Attractive returns are achievable with several Tier-1 suppliers ready to offer full-wrap construction, operations and maintenance solutions for 20-25yrs, which removes the construction and operational risk with battery storage solutions

Sustainable and responsible procurement of batteries is possible. Actis is working with Tier-1 suppliers who can demonstrate that reasonable steps are being taken to trace the source of rare metals such as cobalt and lithium. Actis Environmental, Social and Governance (“ESG”) team continues to work with Tier-1 suppliers not only on responsible procurement of rare metals for batteries but also evaluating batteries which don’t use rare metals such as lithium or cobalt, recycling and second-life applications for batteries


Contracting structures for battery storage assets

Given the dynamic potential of the battery storage solutions, the business case is often more complex than for thermal or renewable generation assets.
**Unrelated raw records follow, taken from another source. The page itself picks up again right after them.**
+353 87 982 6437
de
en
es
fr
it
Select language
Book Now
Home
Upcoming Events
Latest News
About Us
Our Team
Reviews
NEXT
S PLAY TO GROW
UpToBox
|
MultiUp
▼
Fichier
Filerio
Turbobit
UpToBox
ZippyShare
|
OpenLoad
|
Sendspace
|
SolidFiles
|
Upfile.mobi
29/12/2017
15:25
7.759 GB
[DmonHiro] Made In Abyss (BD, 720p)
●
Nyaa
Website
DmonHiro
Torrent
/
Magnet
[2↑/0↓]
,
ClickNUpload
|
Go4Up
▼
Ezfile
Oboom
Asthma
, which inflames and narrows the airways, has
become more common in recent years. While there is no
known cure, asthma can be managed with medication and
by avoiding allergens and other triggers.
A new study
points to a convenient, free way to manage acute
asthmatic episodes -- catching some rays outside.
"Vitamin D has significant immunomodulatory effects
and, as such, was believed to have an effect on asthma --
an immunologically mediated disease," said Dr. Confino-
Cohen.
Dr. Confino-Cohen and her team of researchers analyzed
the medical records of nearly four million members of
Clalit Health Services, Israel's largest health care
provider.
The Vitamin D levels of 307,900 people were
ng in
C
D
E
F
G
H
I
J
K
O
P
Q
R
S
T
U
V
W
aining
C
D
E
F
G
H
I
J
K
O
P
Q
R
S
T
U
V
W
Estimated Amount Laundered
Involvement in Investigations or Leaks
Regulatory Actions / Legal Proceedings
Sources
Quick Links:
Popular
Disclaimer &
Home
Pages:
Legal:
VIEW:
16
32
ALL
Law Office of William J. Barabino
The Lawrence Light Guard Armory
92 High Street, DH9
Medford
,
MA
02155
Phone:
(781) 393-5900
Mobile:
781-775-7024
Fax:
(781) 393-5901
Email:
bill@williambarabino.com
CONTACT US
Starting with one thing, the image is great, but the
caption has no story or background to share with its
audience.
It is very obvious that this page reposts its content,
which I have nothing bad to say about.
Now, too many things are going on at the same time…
For example, a gas plant transforms a gas molecule in to an electron whereas battery storage accumulates electrons which could be dispatched as several different dispatch profiles (10MW in 1 hr resulting in 10MWh or 5MW in 2hrs resulting in 10MWh) or for ther functions such as load shifting, capacity reserve, grid frequency or voltage stabilisation amongst several others. Hence, battery storage economics often consist of a value-stack of services incorporating a range of functions, which are then used for both (i) sizing the batteries and associated balance of plants (inverters, transformers) and (ii) formulating a contractual structure for the battery storage asset.

Different contractual structures could be adopted for battery storage assets depending on certain key factors, while from the value-stack considerations, such as rights on battery services, dispatch control (authority to charge and discharge), standalone or co-location with generation assets (renewable or thermal) and single, blended or time bound tariff/fee structure.

Battery Storage is the next frontier

16:52:33.490. These nine consecutive digits won’t mean much outside of the UK’s energy sector, but were an important victory stamp for battery storage when it rescued the UK national grid on 9 August 2019. A single lightning strike sparked a cascade of events that caused the UK’s first major blackout in more than a decade. The blackout caused power outages, significant disruption to more than one million people and large swathes of the country’s rail network.

Battery storage not only helped to restore the UK grid stability but also reduced the response time – helping the grid to restore its frequency four-times faster than the grid blackout that occurred in 2008.

Hence, the dynamic ability of battery storage will not only help to integrate renewables into the energy mix but also manage frequent blackouts and brownouts for grids, making it an attractive, remunerative and unique solution.

With Actis aiming to supply clean, affordable and reliable electricity to billions of people, battery storage is no longer a limited technology but a competitive, mature and present-day enabler for the global energy transition towards a more sustainable and decarbonised future.